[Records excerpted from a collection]
###

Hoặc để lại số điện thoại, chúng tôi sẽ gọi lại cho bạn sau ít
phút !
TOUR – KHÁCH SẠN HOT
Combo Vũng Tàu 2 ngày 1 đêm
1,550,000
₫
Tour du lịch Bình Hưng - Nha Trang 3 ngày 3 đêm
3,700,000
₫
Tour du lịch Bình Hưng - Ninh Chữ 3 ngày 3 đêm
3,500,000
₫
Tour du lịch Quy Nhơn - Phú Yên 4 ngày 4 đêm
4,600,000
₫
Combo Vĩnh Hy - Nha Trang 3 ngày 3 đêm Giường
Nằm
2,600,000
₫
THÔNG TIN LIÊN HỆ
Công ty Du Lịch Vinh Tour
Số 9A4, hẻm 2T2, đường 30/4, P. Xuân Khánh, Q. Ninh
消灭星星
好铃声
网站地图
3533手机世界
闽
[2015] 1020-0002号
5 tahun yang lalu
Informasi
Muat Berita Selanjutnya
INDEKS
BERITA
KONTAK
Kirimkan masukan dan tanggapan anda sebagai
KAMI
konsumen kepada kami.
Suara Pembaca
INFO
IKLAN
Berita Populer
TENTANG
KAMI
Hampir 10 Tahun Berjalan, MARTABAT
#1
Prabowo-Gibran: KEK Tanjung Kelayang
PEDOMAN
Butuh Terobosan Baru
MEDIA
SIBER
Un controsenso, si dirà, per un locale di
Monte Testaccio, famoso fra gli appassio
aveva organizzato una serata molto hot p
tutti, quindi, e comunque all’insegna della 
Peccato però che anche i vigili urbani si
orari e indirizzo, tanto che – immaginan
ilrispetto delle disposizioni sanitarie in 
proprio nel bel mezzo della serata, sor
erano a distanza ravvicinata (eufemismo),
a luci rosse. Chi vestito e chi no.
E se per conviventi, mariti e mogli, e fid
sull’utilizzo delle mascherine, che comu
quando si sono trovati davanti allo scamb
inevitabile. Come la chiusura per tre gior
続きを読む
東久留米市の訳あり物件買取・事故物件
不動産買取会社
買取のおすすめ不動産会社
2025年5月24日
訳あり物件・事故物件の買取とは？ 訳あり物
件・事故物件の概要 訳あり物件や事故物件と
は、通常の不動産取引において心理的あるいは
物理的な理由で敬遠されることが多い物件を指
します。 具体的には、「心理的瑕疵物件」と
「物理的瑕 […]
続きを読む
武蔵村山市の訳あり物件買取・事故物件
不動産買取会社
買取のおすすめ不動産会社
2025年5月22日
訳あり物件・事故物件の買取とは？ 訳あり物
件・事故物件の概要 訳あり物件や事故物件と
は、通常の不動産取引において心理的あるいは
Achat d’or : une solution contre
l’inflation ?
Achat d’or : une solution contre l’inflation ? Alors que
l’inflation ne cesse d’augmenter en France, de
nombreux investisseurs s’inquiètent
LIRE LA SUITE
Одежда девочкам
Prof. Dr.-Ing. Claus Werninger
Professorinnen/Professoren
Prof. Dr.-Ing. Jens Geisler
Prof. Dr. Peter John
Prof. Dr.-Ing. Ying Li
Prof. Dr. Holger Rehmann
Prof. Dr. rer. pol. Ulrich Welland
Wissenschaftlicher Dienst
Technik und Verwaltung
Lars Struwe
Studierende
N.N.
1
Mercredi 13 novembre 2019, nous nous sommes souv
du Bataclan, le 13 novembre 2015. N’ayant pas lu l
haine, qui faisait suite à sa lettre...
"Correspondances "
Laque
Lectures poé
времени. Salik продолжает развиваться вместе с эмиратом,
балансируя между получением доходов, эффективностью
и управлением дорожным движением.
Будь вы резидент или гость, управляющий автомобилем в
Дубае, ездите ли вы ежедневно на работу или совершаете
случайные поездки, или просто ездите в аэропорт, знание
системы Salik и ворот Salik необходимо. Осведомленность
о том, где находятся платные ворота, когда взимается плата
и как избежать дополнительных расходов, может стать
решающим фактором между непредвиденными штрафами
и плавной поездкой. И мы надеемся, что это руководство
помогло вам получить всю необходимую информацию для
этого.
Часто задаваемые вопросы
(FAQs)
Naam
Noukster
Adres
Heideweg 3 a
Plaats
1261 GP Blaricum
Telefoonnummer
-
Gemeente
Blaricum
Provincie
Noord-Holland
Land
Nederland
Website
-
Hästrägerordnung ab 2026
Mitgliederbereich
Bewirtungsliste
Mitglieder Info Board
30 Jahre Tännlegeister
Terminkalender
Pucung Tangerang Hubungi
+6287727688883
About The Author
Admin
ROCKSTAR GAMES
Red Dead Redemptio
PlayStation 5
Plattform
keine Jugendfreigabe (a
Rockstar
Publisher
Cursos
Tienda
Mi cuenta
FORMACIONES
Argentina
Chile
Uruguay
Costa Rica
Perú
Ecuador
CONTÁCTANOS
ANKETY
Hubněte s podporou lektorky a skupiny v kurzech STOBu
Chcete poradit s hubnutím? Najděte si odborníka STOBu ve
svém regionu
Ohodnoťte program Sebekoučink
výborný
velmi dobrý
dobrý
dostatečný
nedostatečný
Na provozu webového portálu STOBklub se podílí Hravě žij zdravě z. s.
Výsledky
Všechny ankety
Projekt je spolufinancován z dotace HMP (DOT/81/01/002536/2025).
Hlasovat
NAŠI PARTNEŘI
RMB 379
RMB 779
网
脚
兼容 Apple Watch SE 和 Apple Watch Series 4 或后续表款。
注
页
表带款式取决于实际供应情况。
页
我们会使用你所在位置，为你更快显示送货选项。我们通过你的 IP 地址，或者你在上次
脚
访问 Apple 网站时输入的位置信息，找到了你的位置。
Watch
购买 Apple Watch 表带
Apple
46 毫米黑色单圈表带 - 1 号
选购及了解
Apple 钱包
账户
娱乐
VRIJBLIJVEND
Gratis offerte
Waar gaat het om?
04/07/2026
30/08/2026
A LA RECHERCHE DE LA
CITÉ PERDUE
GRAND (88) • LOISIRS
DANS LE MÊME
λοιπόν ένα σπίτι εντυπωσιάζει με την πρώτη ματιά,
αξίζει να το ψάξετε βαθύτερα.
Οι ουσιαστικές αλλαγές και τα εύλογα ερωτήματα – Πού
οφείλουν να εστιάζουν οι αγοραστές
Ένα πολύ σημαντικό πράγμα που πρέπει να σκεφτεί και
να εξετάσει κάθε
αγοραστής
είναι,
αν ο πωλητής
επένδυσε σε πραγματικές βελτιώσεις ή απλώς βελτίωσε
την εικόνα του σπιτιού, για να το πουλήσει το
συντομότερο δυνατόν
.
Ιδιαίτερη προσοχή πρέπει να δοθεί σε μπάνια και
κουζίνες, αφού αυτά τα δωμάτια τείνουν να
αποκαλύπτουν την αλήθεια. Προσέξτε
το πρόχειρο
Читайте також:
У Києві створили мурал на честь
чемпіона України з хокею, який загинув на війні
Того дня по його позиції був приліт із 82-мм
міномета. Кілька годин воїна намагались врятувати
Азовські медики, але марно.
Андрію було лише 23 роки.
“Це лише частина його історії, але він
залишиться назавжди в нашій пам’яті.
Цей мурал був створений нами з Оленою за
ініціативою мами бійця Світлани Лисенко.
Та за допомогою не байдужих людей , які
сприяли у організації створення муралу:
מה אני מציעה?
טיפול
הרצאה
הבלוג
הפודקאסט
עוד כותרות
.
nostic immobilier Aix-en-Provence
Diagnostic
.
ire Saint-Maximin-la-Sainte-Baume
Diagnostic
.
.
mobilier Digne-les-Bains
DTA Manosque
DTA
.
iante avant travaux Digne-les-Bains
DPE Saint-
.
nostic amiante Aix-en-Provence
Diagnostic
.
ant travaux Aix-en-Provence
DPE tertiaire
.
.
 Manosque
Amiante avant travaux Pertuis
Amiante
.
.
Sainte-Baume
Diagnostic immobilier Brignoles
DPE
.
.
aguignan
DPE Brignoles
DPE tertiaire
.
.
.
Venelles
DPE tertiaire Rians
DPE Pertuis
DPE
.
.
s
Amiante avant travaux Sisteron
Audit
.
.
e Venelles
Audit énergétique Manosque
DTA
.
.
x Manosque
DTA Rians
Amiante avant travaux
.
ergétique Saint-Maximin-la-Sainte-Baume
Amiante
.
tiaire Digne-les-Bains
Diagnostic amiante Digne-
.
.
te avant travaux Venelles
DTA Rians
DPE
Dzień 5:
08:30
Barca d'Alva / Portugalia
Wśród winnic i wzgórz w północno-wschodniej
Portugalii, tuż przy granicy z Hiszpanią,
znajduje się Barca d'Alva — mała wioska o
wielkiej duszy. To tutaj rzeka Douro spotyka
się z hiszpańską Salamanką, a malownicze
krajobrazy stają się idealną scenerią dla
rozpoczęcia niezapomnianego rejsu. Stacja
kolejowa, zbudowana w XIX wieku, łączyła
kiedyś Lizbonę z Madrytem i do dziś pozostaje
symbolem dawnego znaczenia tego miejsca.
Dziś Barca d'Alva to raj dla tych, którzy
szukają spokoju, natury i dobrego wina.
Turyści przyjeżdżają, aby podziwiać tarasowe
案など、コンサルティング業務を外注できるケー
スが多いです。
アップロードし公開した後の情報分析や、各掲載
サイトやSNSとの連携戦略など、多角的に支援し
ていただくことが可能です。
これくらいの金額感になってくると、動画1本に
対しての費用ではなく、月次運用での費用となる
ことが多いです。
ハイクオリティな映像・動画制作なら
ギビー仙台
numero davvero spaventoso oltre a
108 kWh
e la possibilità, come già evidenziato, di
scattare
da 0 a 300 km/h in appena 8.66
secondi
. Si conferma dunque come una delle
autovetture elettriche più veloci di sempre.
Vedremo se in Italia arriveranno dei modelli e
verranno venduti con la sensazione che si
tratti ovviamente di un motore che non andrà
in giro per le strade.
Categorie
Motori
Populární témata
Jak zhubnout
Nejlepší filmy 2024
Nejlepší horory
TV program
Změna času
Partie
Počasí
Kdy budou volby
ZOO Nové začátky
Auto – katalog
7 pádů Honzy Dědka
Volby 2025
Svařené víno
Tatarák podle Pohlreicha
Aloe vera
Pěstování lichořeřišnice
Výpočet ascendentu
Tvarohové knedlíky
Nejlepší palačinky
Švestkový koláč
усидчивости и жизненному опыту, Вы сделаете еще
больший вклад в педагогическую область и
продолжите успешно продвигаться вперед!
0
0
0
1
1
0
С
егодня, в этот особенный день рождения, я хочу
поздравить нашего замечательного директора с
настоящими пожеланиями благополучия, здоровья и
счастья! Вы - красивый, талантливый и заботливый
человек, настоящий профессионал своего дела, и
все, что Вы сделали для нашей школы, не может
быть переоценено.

###

Aim of the task » In the data above, each line holding "Watch" is to be found and copied.

Reply »
兼容 Apple Watch SE 和 Apple Watch Series 4 或后续表款。
Watch
购买 Apple Watch 表带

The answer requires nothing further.